A chilling turn by Patrick Bauchau as Albert Fish, the seemingly harmless old gent exposed in 1934 as a serial child murderer, dominates “The Gray Man.” Skirting graphic horror terrain for a less sensational character study/detective-procedural, helmer Scott Flynn’s debut feature manages to be just moderately compelling despite the grotesque subject. Cable and DVD sales are signaled.
Fish raised six children alone after their mother abandoned the family. Grown by the time the pic starts in the late 1920s, his kids thought him peculiar.

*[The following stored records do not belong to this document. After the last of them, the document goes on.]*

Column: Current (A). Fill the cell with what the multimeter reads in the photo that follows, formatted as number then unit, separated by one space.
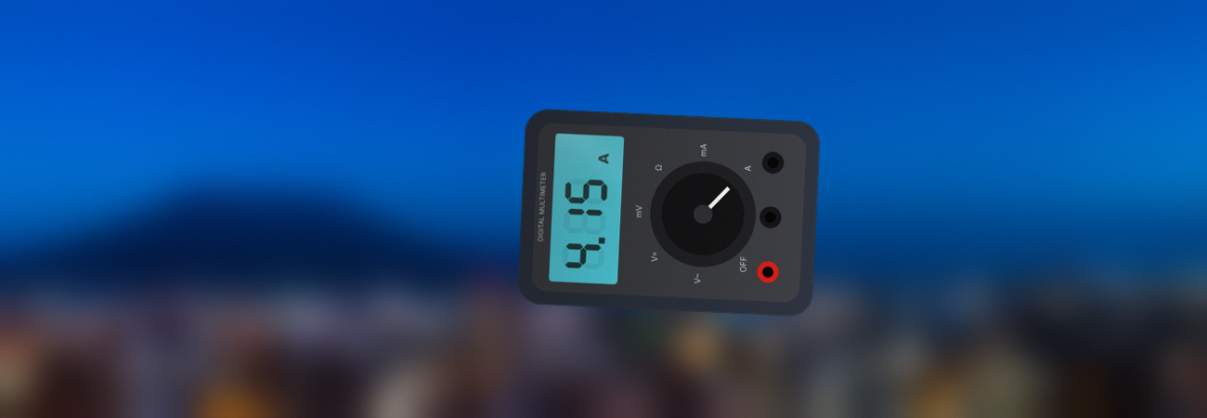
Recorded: 4.15 A
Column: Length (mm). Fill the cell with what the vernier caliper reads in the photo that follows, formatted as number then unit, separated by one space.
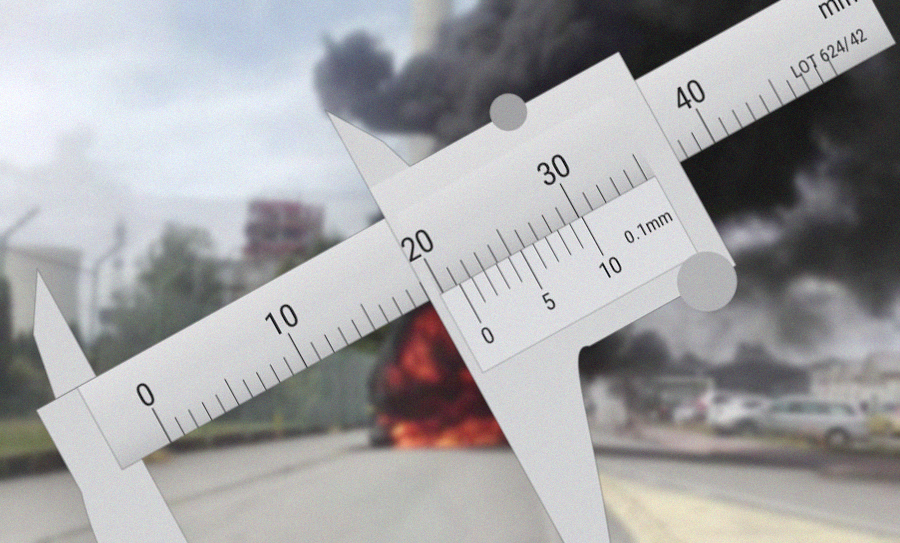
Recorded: 21.2 mm
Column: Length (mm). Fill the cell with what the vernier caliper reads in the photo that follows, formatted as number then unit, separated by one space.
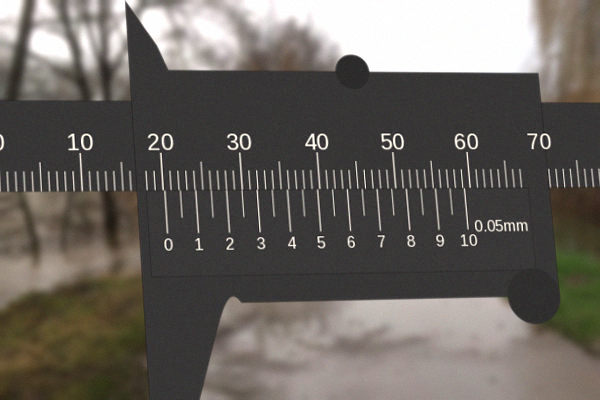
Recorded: 20.2 mm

But they had no idea his transient life of boarding houses and odd jobs obscured extremely disturbed penchants for religious fanaticism, obscene letter-writing, self-flagellation, pederasty, even cannibalism. A compulsive liar, it’s unknown how many crimes he actually committed. Pic details just one, his abduction of 10-year-old Grace Bud from poor parents who thought him a charitable wealthy farmer. Jack Conley plays (with a bit too much posturing) the police dick obsessed with finding her killer. Bauchau gives a credible, unnerving perf. Production nicely recreates the tenement milieu of another working-class age. But given its theme, “Man” should leave a more potent impression.